**Texte fourni:**
______
Fusillades sommaires, viols, pillages, tortures dans les sinistres camps de filtration, les témoignages se multiplient sur les atrocités commises par les soldats russes en Tchétchénie, à l’abri des regards.

Cette deuxième guerre de Tchétchénie devait être une expédition éclair, réglée en quelques semaines, à en croire les rodomontades d’Eltsine et de Poutine. Les soldats russes y semblent pourtant bien englués pour longtemps et les conséquences n’ont pas fini de s’en faire sentir.

Les motifs de la guerre

Opération de politique intérieure, destinée à donner à Poutine, le remplaçant d’Eltsine, l’autorité dont il manquait pour les futures élections présidentielles ? Certes. Le gouvernement russe a d’ailleurs lui-même orchestré de multiples provocations et attentats, comme ceux de Moscou, pour justifier la guerre. Mais d’autres raisons motivent probablement cette intervention.

Cette petite république du Caucase a proclamé unilatéralement son indépendance il y a neuf ans, en 1991. A l’époque, le pouvoir russe était confronté à l’éclatement des 15 républiques qui formaient l’URSS et n’avait pas les moyens de s’y opposer. En Tchétchénie, il a dans un premier temps accepté un compromis stipulant que les raffineries ainsi que la partie tchétchène de l’oléoduc acheminant le pétrole de la mer Caspienne resteraient russes. Puis, en 1994, devant l’état de déchirement du pays livré aux exactions de bandes armées, le pouvoir russe estima que la situation lui redevenait favorable. Il a alors déclenché l’offensive pour ramener ce pays dans son giron, en y menant une guerre totale pendant près de deux ans, de décembre 1994 à août 1996, faisant plus de 50 000 morts, avant d’être contraint de se retirer, devant la résistance des Tchétchènes et l’opinion russe écœurée de voir revenir les cercueils de ses fils.
______
**Données fournies:**

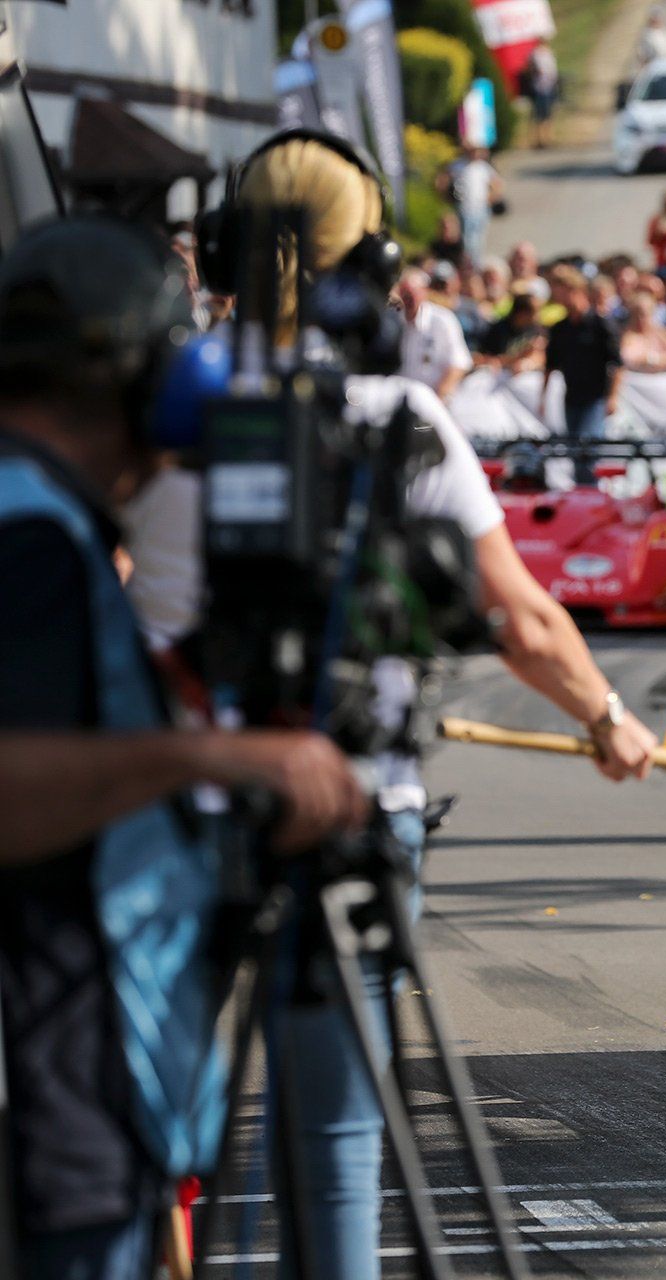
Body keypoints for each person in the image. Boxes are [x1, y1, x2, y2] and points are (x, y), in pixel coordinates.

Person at [221, 132, 657, 1279]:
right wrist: (607, 715)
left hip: (197, 805)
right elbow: (522, 618)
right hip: (358, 808)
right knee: (336, 1132)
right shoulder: (401, 419)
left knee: (172, 1129)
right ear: (365, 265)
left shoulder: (179, 409)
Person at [0, 216, 369, 1277]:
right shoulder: (31, 532)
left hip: (72, 1079)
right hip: (59, 1080)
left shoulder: (41, 517)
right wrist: (214, 760)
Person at [544, 264, 624, 457]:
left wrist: (613, 397)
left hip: (595, 397)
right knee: (573, 449)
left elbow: (617, 363)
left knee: (588, 449)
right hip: (571, 396)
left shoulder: (601, 325)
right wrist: (543, 396)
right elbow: (551, 364)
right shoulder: (560, 329)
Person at [395, 266, 473, 401]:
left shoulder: (442, 320)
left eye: (414, 293)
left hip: (435, 398)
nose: (409, 298)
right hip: (403, 397)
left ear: (425, 292)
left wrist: (439, 398)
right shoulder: (395, 321)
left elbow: (459, 364)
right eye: (406, 293)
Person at [435, 144, 503, 265]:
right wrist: (447, 196)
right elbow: (442, 180)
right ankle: (466, 264)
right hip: (463, 208)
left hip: (479, 209)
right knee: (466, 240)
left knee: (477, 240)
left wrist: (487, 200)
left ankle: (474, 265)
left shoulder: (483, 167)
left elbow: (497, 185)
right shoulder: (458, 165)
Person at [619, 290, 666, 373]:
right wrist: (653, 360)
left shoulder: (659, 331)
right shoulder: (627, 335)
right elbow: (628, 358)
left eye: (644, 314)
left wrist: (659, 359)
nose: (640, 319)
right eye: (636, 314)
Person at [523, 39, 560, 149]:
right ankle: (538, 139)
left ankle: (548, 138)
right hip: (539, 88)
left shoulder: (549, 54)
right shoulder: (535, 55)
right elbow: (532, 69)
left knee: (548, 115)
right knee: (539, 116)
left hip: (549, 87)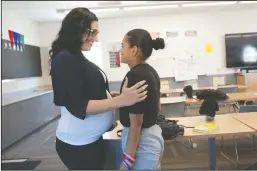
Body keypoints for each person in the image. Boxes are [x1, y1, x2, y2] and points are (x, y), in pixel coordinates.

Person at [49, 8, 148, 170]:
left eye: (96, 33)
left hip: (89, 140)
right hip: (78, 145)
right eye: (92, 32)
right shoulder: (64, 59)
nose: (95, 38)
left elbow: (84, 90)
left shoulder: (75, 57)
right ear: (77, 30)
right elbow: (78, 106)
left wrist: (109, 96)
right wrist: (120, 100)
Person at [118, 29, 165, 170]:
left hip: (142, 143)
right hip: (153, 136)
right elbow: (157, 108)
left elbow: (136, 124)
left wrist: (126, 161)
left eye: (123, 46)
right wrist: (122, 100)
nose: (120, 50)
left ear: (134, 50)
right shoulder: (150, 71)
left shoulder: (135, 76)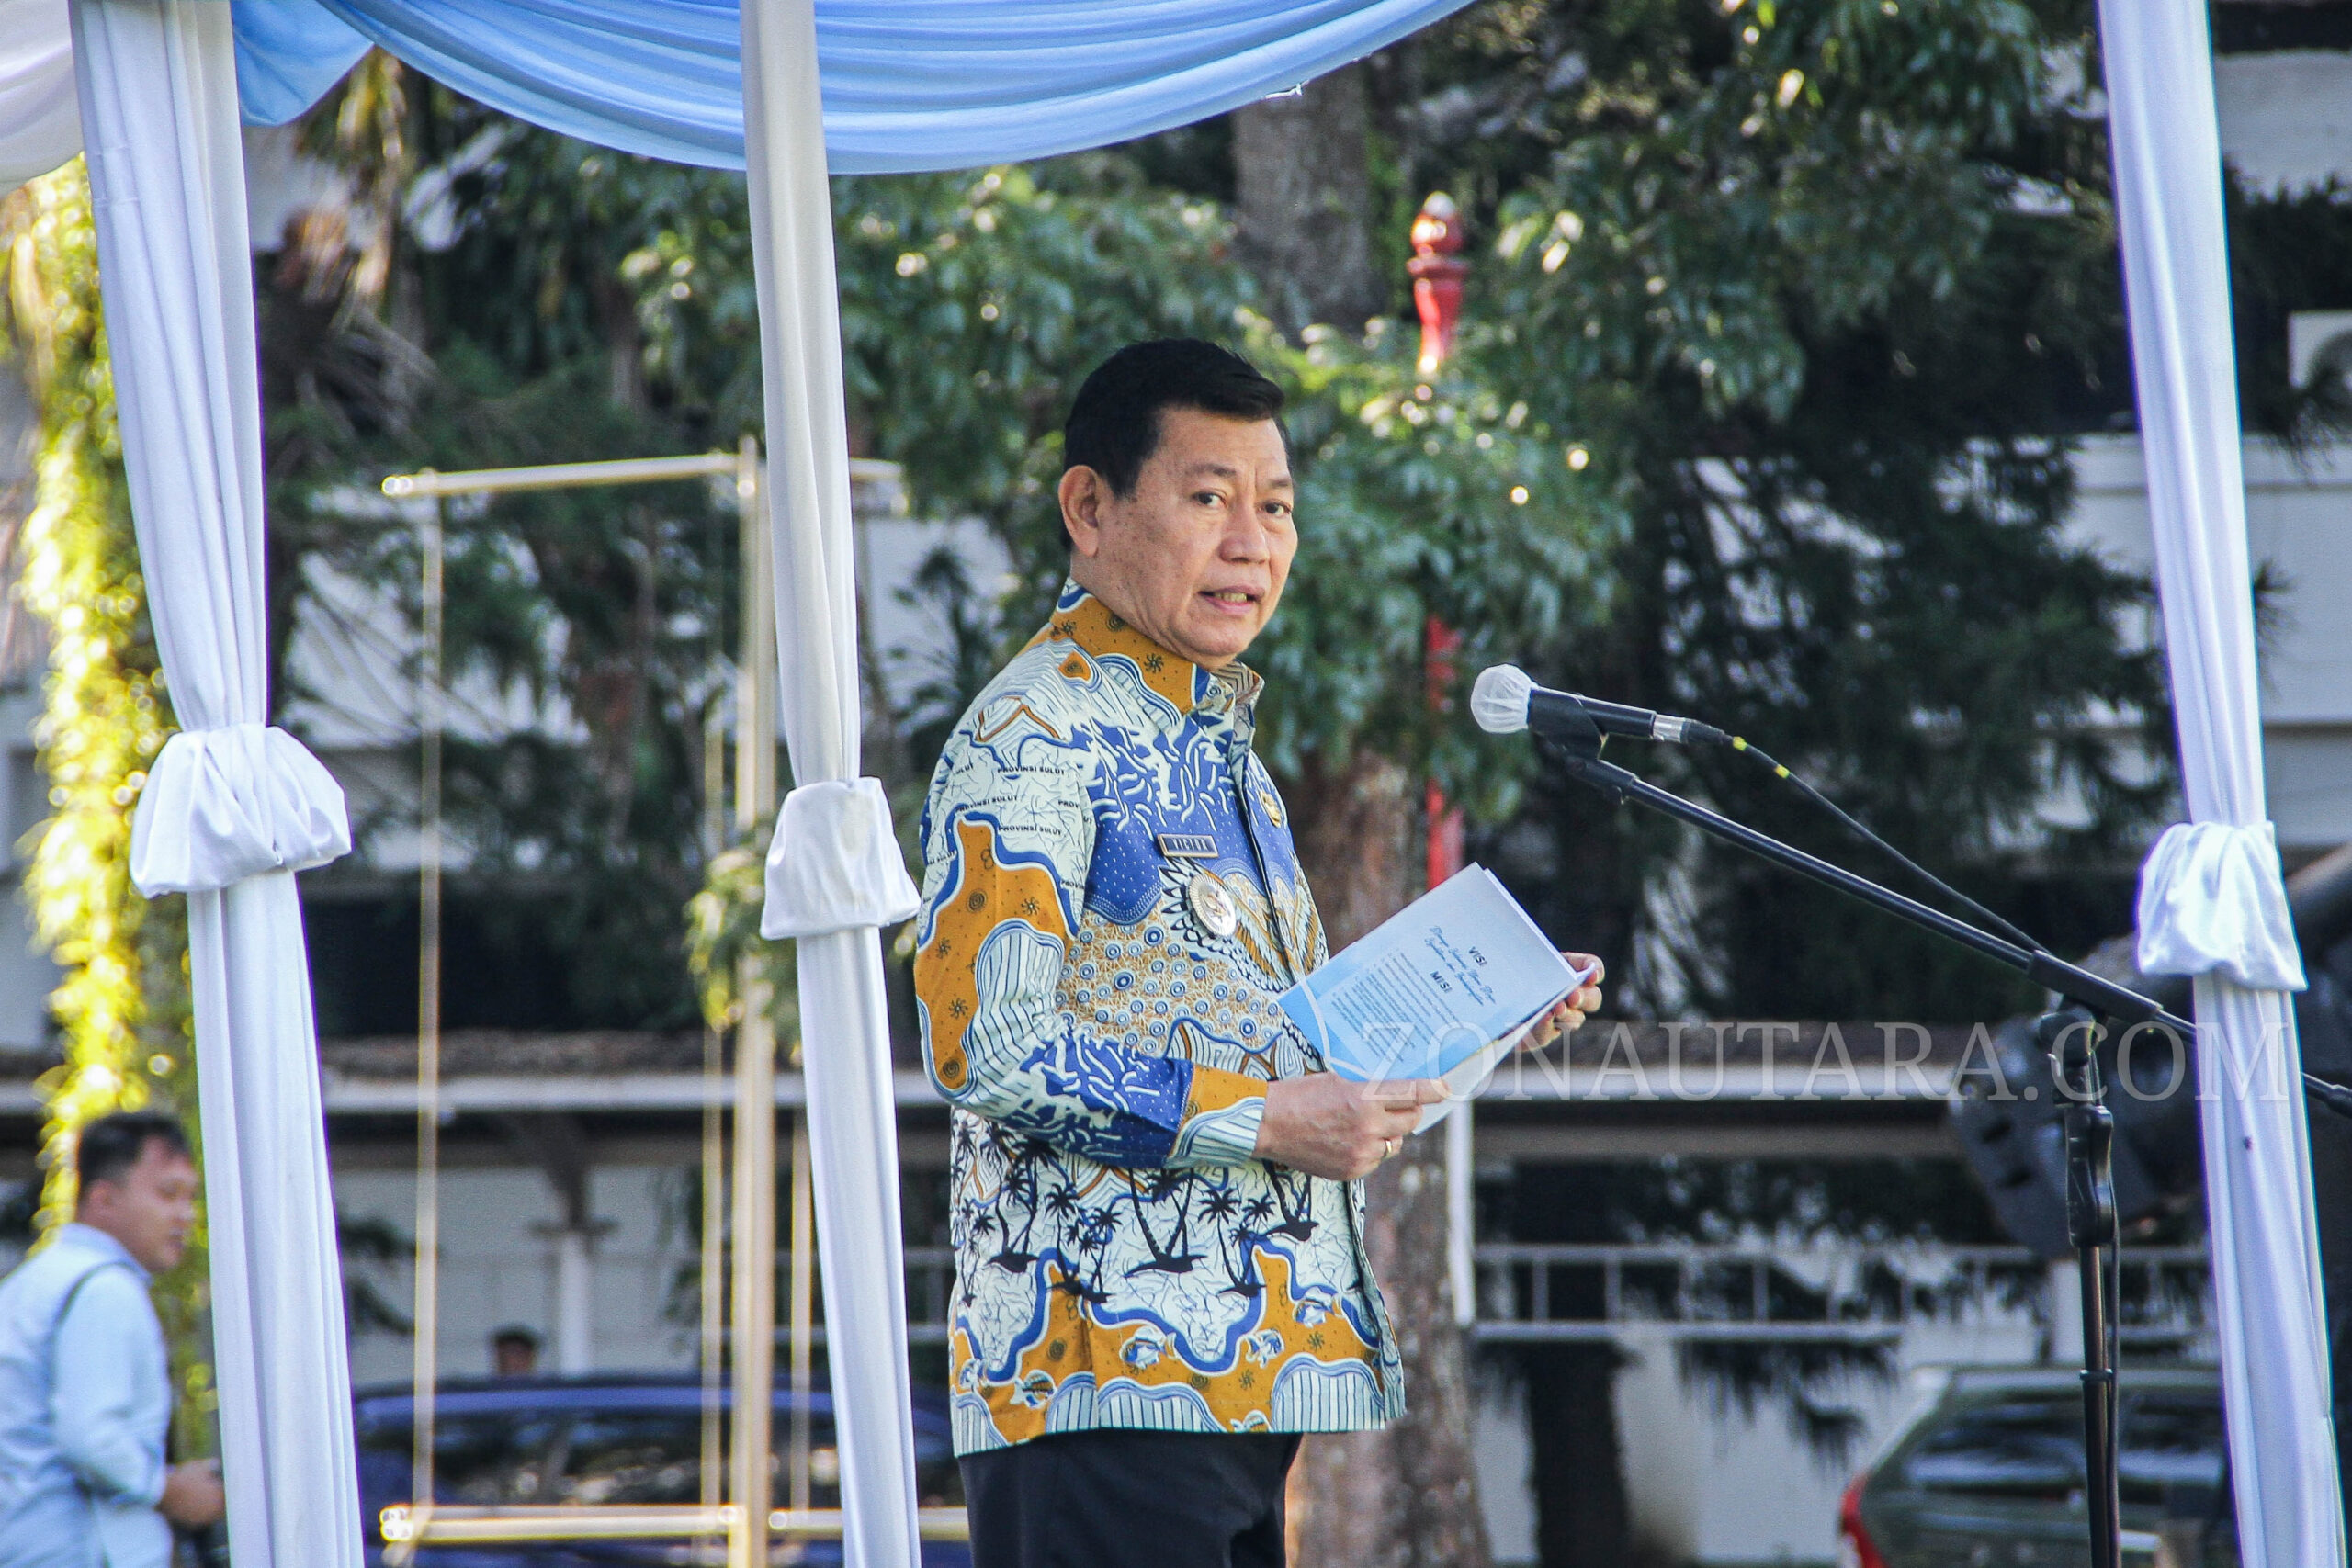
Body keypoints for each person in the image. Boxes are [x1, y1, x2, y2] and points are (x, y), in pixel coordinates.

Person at [912, 338, 1603, 1567]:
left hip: (1241, 1385)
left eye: (1275, 506)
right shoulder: (1034, 732)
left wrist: (1481, 1018)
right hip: (1098, 1380)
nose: (1252, 540)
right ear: (1091, 506)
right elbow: (990, 1043)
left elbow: (1292, 1065)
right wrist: (1268, 1121)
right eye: (1207, 497)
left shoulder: (1227, 753)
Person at [0, 1111, 226, 1568]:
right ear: (103, 1198)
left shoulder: (33, 1281)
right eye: (167, 1194)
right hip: (81, 1550)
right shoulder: (104, 1288)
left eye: (190, 1197)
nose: (185, 1215)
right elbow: (90, 1437)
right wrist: (171, 1489)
______
**Liste des consignes:**
1. Recopiez le passage du texte sur la guerre de Tchétchénie qui commence par les mots « Opération de politique » et se termine par « probablement cette intervention. », en remplaçant « attentats » par « attaques ».
2. Répondez à ces questions d'après le texte sur la guerre de Tchétchénie :
(a) En quelle année la Tchétchénie a-t-elle proclamé son indépendance ?
(b) Qui est désigné comme le remplaçant d'Eltsine ?
(c) Combien de morts la guerre menée de décembre 1994 à août 1996 a-t-elle faits ?
3. Prolongez le texte sur la guerre de Tchétchénie à la suite de sa dernière phrase.

**Réponses par point:**
1.
Opération de politique intérieure, destinée à donner à Poutine, le remplaçant d’Eltsine, l’autorité dont il manquait pour les futures élections présidentielles ? Certes. Le gouvernement russe a d’ailleurs lui-même orchestré de multiples provocations et attaques, comme ceux de Moscou, pour justifier la guerre. Mais d’autres raisons motivent probablement cette intervention.

2.
(a) En 1991.
(b) Poutine.
(c) Plus de 50 000 morts.

3.
Une opération de destruction systématique

Cette fois, les atrocités commises contre les civils ne le cèdent en rien aux récentes exactions serbes au Kosovo, pour terroriser les populations albanaises. Comme dans chaque guerre de ce genre, ces méthodes ont comme résultat de précipiter la population dans les bras de ses aventuriers nationaux, même s’ils étaient peu appréciés. Ces derniers sont avant tout des brigands sans scrupules qui, au nom de la foi, pillent le pays et se forgent leurs fiefs. Le 3 février 1999, le président tchétchène a instauré la « charia », loi islamique héritée du Moyen Age, visant à soumettre les femmes d’abord et le reste de la population au bon vouloir des « gardiens de la foi » genre talibans ou ayatollahs iraniens.

Mais quels que soient ses dirigeants du moment, c’est au peuple tchéchène de décider de son sort, de s’autodéterminer, et certainement pas au régime russe de lui imposer sa terreur.

Hors de Tchétchénie, les troupes russes !

La guerre totale menée contre la population tchétchène a sans doute valeur d’avertissement pour les autres peuples du Caucase, en particulier la république voisine du Daghestan, possédant une grande partie du littoral de la Caspienne. La menace est tout aussi claire envers l’Azerbaïdjan qui produit l’essentiel du pétrole de la Caspienne, accusé de laisser passer sur son territoire des combattants tchétchènes. L’avertissement vaut également pour l’ensemble du territoire russe et ses populations : il n’est plus question de permettre quelque sécession que ce soit. Les peuples de toute la Russie sont visés par le durcissement du régime.

La complicité hypocrite occidentale

Quant aux dirigeants occidentaux, en dépit de maigres protestations pour la galerie, ils semblent tous d’accord pour laisser le régime russe faire le ménage dans ce qu’ils s’accordent à lui reconnaître comme sa chasse gardée. Ce qui ne les empêche pas d’autre part d’essayer de détourner l’acheminement du pétrole de la mer Caspienne : Américains et Turcs ont en effet ensemble rénové un oléoduc contournant la Russie, inauguré en mai 1999.

Il semble de plus en plus clair que les buts de guerre russes sont l’établissement, avec le consentement des Occidentaux d’un régime suffisamment fort pour que l’Etat russe redevienne un partenaire fiable de l’impérialisme.